Quite often, we hold erroneous beliefs about the prevalence of a given behavior; we might think it is more common than it really is. This means we can use social norms as a weapon of (constructive) social influence by providing correct information about the prevalence of positive trends and behaviors. In a recent study, posters stating that based on a corruption barometer, fewer and fewer people paid bribes, participants were led to see corruption as less common than what they thought at the beginning. What’s more, fewer participants were led to accept and offer bribes in a corruption game!
This points to a potentially fruitful strategy to curb corruption: conveying socially meaningful information about the prevalence of corruption in the workplace. However, this must be done with care. If corruption is prevalent, communicating it might well backfire and normalize that undesirable conduct. That means it might lead to an increase in corrupt behaviors.
In addition to communicating positive social norms, organizations can apply another social strategy to curb corruption: promoting internal moral exemplars or referents.
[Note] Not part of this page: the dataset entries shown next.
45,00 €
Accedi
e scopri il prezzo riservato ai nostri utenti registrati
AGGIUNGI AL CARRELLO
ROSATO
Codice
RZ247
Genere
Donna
One way to achieve this is through the leaders. Legitimate leaders have the authority to prescribe behaviors to other members of the group. This means leaders can act as ethical role models and “social norm builders:” their acts communicate to their subordinates what behavior is appropriate, and in turn, they will probably follow suit, hence “building” social norms.
However, for this social influence to be effective, leaders must first have an exemplary ethical behavior and build a transparent, caring and fair work environment. They must also focus people’s attention on ethical conduct by explicitly communicating its importance in the workplace. Finally, leaders need to reward ethical behavior, to signal its desirability and to punish unethical behavior to discourage their subordinates.
A key principle behind these leadership strategies is consistency. Leaders must be consistent over time and across different situations in their words and acts. If, for example, leaders always talk about the importance of ethics but then act otherwise, they will likely elicit cynicism on the employees’ part, which might well negate ethical standards.
All these social influences we have seen, whether stemming from our colleagues or from our leaders, powerfully steer our moral behavior. Organizations need to closely monitor them and to recognize their crucial importance in shaping employees’ moral behavior.